Lähmende Herrenrunden
Wie lähmend hermetische «Old-Boy-Networks» und »Herrenrunden» auf Frauen wirken, die Karriere machen und sich vernetzen möchten, bringt HR-Beraterin Stefanie Rieger von der Consultingfirma Somersault auf den Punkt: «Als Frau fühlt man sich vor allem ausgeschlossen, weshalb frauenspezifische Business-Netzwerke hier ein Gegengewicht setzen können», meint Rieger, die sich intensiv mit der Frage der Geschlechter-Diversität in Führungsgremien beschäftigt und unter anderem auch im «Woman's Chapter» der HSG-Alumni teilnimmt und ausserdem im HR-Netzwerk «ConnexHR» als Präsidentin aktiv ist: «Ich glaube nicht, dass Frauen einen anderen Begriff von Vitamin B haben, sie sind einfach im Mittel weniger gut vernetzt als Männer. Aber ich stelle auch immer wieder fest, dass gerade Unternehmerinnen den Männern bezüglich Netzwerken in nichts nachstehen.»

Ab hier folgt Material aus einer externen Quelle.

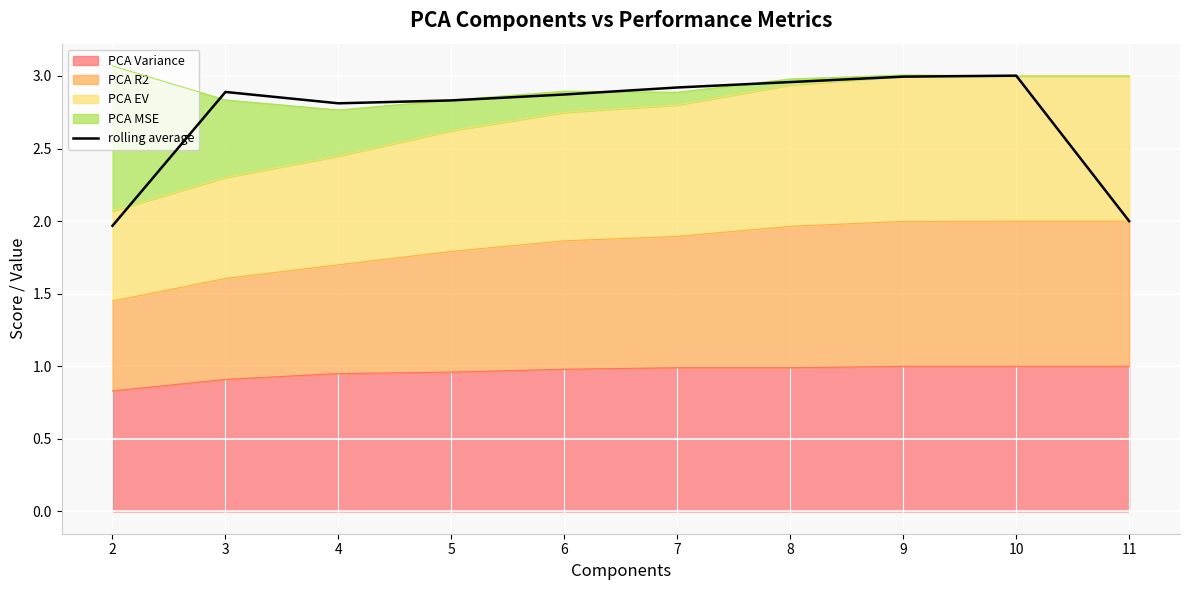

How many values are below 2?

1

Dabei könnten gemäss Rieger Frauen-Netzwerke durchaus eine valable Alternative sein. «Es gibt mittlerweile eine ganz Reihe von namhaften Unternehmerinnen-Persönlichkeiten, die sich in solchen Netzwerken engagieren, weil sie Frauen im Business fördern wollen. Ich kann hier neben dem Women's Chapter der HSG-Alumni auch die Young Female Entrepreneurs & Executives YFEE empfehlen.»
Netzwerken jüngere Frauen anders als gestandene Frauen? Dazu YFEE-Präsidentin Carole Hofmann: «Ich denke schon, jüngere Frauen sind heute viel selbstbewusster. Für sie hat sich das Thema Mann oder Frau grösstenteils erledigt. Es ist auch nicht mehr so, dass sie männlich auftreten müssen, um sich durchzusetzen. Ich sehe da ganz klar einen Generationenwechsel und das ist gut so.» Ähnlich lautet auch die Prognose von Stefanie Rieger: «Wünschenswert und am zielführendsten wäre es, wenn beide sich öffnen würden – und ich bin da in jedem Fall zuversichtlich, dass das Stück für Stück passieren wird.»